Armazenamento e conservação
- Conserve em temperatura ambiente, protegendo da umidade e do calor.
- Guarde na embalagem original, para proteção e identificação do produto.
- Mantenha fora do alcance de crianças e de pessoas que não devam utilizar o medicamento.
- Observe a validade. Não utilize após o prazo de vencimento.
Entrega e disponibilidade na farmácia online
A disponibilidade do citalopram pode variar conforme dosagem e fabricante. Ao comprar pela internet, você pode verificar:
- as opções de dosagem disponíveis;
- o prazo estimado de entrega na sua região;
- a política de troca e devolução aplicável ao produto (quando pertinente) e como proceder em caso de embalagem violada.
Após o recebimento, confira se o produto está dentro da validade, se o lote é legível e se a quantidade corresponde ao pedido. Em caso de divergência, entre em contato com o suporte da loja.
FAQ – Perguntas frequentes
1) Em quanto tempo o citalopram começa a fazer efeito?
Em geral, algumas pessoas percebem mudanças em 1 a 2 semanas. A melhora mais consistente costuma ocorrer em 4 a 6 semanas, mas o tempo pode variar conforme o quadro e a dose.
2) Posso tomar citalopram com comida?
Sim. Em geral, pode ser tomado com ou sem alimentos. Se houver náusea, pode ajudar tomar após uma refeição.
3) É melhor tomar de manhã ou à noite?
Depende da sua resposta. Se causar sonolência, muitas pessoas preferem à noite. Se causar agitação, pode ser melhor pela manhã.
O ideal é manter um
4) Posso beber álcool enquanto uso citalopram?
Recomenda-se evitar ou limitar ao máximo. O álcool pode piorar humor e ansiedade e aumentar efeitos como tontura e sonolência.
5) O que acontece se eu esquecer uma dose?
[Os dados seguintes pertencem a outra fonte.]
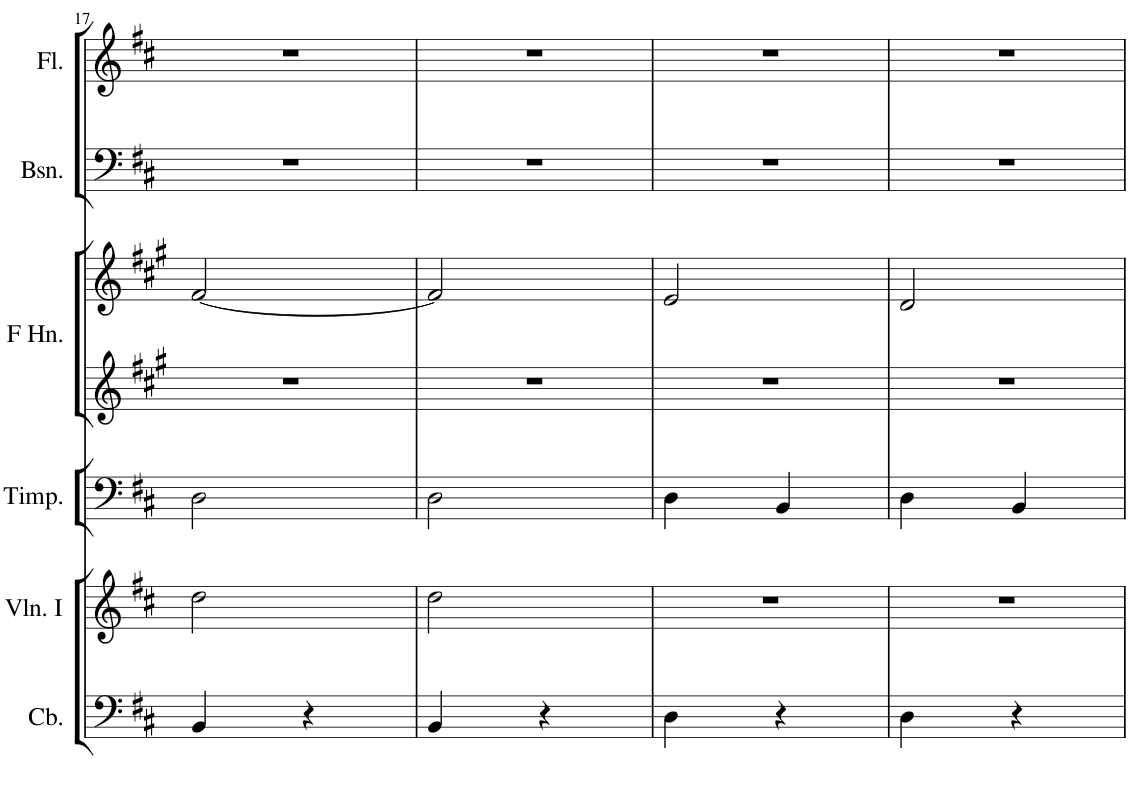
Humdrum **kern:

**kern	**kern	**kern	**kern	**kern	**kern	**kern
*part6	*part5	*part4	*part3	*part3	*part2	*part1
*staff7	*staff6	*staff5	*staff4	*staff3	*staff2	*staff1
*I"Contrabasses	*I"Violins I	*I"Timpani	*I"Horns in F	*	*I"Bassoons	*I"Flutes
*I'Cb.	*I'Vln. I	*I'Timp.	*	*	*I'Bsn.	*I'Fl.
!!LO:PB:g=z
*clefF4	*clefG2	*clefF4	*clefG2	*clefG2	*clefF4	*clefG2
*Trd7c12	*	*	*Trd4c7	*Trd4c7	*	*
*k[f#c#]	*k[f#c#]	*k[f#c#]	*k[f#c#g#]	*k[f#c#g#]	*k[f#c#]	*k[f#c#]
*M2/4	*M2/4	*M2/4	*M2/4	*M2/4	*M2/4	*M2/4
=17	=17	=17	=17	=17	=17	=17
4BB/	2dd\	2D\	2r	[2f#/	2r	2r
4r	.	.	.	.	.	.
=18	=18	=18	=18	=18	=18	=18
4BB/	2dd\	2D\	2r	2f#/]	2r	2r
4r	.	.	.	.	.	.
=19	=19	=19	=19	=19	=19	=19
4D\	2r	4D\	2r	2e/	2r	2r
4r	.	4BB/	.	.	.	.
=20	=20	=20	=20	=20	=20	=20
4D\	2r	4D\	2r	2d/	2r	2r
4r	.	4BB/	.	.	.	.
=	=	=	=	=	=	=
*-	*-	*-	*-	*-	*-	*-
Em geral, tome assim que lembrar, desde que não esteja perto da próxima dose. Se estiver muito próximo, pule a dose esquecida e siga o calendário. Evite dobrar doses. Em caso de dúvidas, consulte a orientação da bula e/ou o farmacêutico.
6) Posso parar o citalopram de uma vez?
Não é recomendado suspender abruptamente. Pode ocorrer síndrome de descontinuação e/ou piora dos sintomas. A redução costuma ser gradual, conforme orientação profissional.
7) Quais são os efeitos colaterais mais comuns?
Entre os mais frequentes estão náusea, dor de cabeça, tontura, alterações do sono, boca seca, sudorese e alterações sexuais. Muitas melhoram conforme o tratamento avança.
8) Quando devo procurar atendimento urgente?
Se houver sinais de reação alérgica, síndrome serotoninérgica (febre, confusão, agitação intensa, tremor importante), desmaio, palpitações persistentes ou piora importante do humor com risco de autoagressão.
9) Citalopram tem risco para o coração?
Em algumas situações, pode haver risco de prolongamento do QT. Por isso, é importante informar sobre histórico cardíaco, uso de outros medicamentos e alterações eletrolíticas. Ajustes de dose e monitoramento podem ser necessários em pessoas de risco.
10) Existe diferença entre citalopram e outros ISRS?
Sim. Embora compartilhem o mecanismo geral (serotonina), diferenças de dose, interações e perfil de efeitos colaterais podem existir. A escolha do antidepressivo ideal depende do seu caso e histórico de resposta.